▶ _EXERCISE REQUIREMENTS_:
What you hand back must match the records word for word, with no pictures.

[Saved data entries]

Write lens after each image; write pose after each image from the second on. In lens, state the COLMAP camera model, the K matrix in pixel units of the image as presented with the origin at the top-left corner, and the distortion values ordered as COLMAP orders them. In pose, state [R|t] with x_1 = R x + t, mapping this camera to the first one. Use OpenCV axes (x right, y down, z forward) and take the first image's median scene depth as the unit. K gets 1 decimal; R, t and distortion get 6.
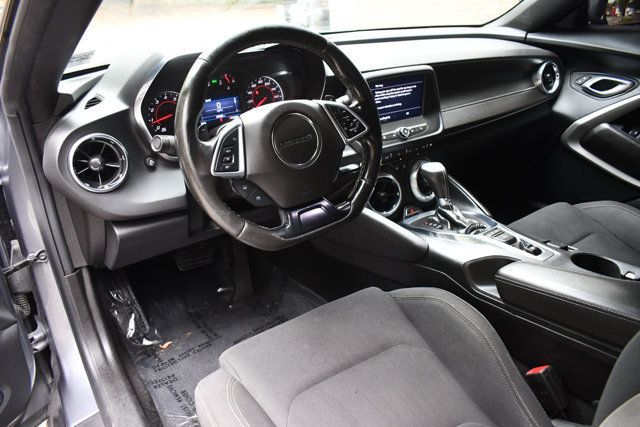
lens RADIAL K [[491.8, 0, 316.6], [0, 491.8, 219.3], [0, 0, 1]] dist [-0.099533, 0.011123]
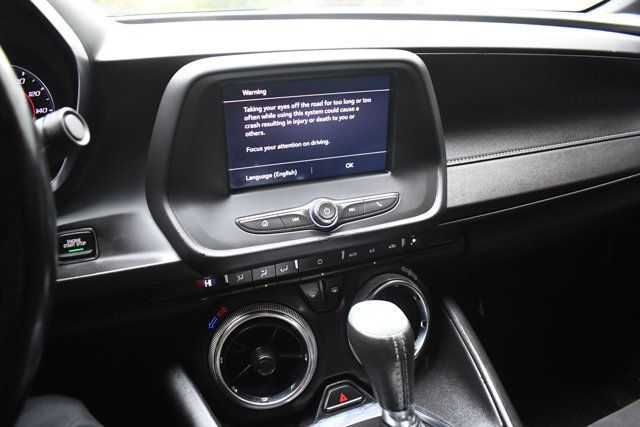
lens RADIAL K [[491.8, 0, 320.7], [0, 491.8, 215.7], [0, 0, 1]] dist [-0.099533, 0.011123]
pose [[0.977278, 0.094216, -0.189870, 0.241120], [-0.106161, 0.992896, -0.053732, -0.147538], [0.183458, 0.072668, 0.980338, 0.582003]]
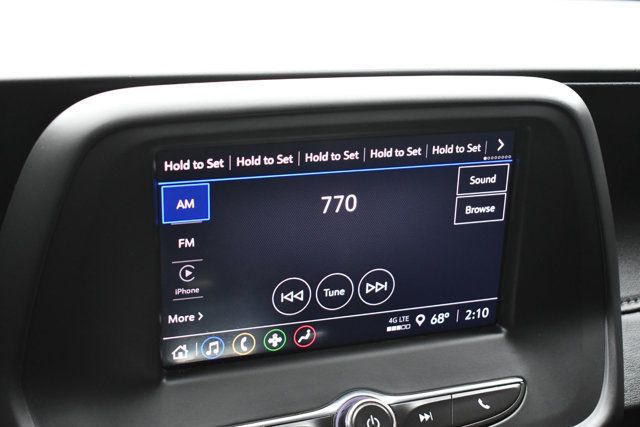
lens RADIAL K [[862.1, 0, 319.2], [0, 862.1, 213.4], [0, 0, 1]] dist [-0.027284, 0.000000]
pose [[0.972555, 0.111691, -0.204110, 0.208684], [-0.143776, 0.978209, -0.149783, -0.196283], [0.182933, 0.175018, 0.967421, 0.644173]]
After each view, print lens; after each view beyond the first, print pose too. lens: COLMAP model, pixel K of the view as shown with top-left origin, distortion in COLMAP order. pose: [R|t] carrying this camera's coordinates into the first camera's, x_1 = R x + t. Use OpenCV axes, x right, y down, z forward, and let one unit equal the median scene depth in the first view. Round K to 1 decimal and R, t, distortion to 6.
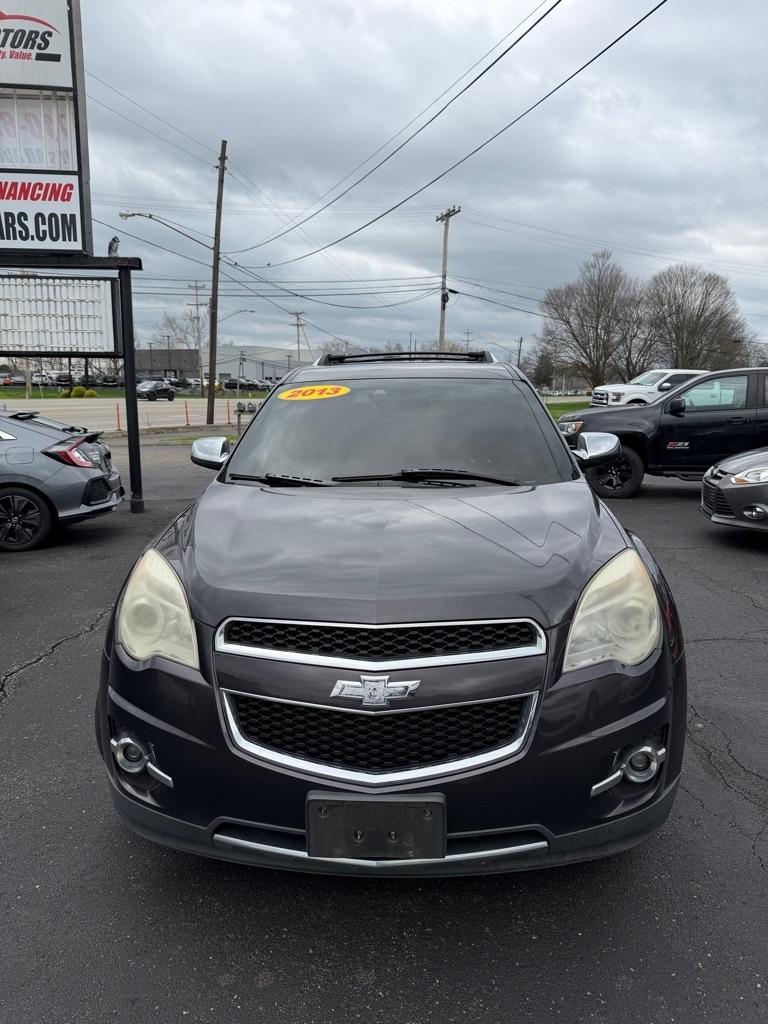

▶ _YOUR SOLUTION_:
Write lens after each image; write pose after each image from the second on. In lens, state the COLMAP camera model, the K matrix in pixel units of the image as presented with the origin at the top-left corner, and the distortion values ordered as COLMAP orders them. In pose, state [R|t] with x_1 = R x + t, mapping this camera to the first one. Use OpenCV axes (x right, y down, z forward) and take the first image's median scene depth as the unit. K gets 1 decimal; R, t and distortion get 6.
lens RADIAL K [[491.8, 0, 316.6], [0, 491.8, 219.3], [0, 0, 1]] dist [-0.099533, 0.011123]
lens RADIAL K [[491.8, 0, 320.7], [0, 491.8, 215.7], [0, 0, 1]] dist [-0.099533, 0.011123]
pose [[0.977278, 0.094216, -0.189870, 0.241120], [-0.106161, 0.992896, -0.053732, -0.147538], [0.183458, 0.072668, 0.980338, 0.582003]]
lens RADIAL K [[862.1, 0, 319.2], [0, 862.1, 213.4], [0, 0, 1]] dist [-0.027284, 0.000000]
pose [[0.972555, 0.111691, -0.204110, 0.208684], [-0.143776, 0.978209, -0.149783, -0.196283], [0.182933, 0.175018, 0.967421, 0.644173]]
After each view, print lens; after each view beyond the first, print pose too. lens: COLMAP model, pixel K of the view as shown with top-left origin, distortion in COLMAP order. pose: [R|t] carrying this camera's coordinates into the first camera's, x_1 = R x + t. Use OpenCV axes, x right, y down, z forward, and let one unit equal the median scene depth in the first view. Round K to 1 decimal and R, t, distortion to 6.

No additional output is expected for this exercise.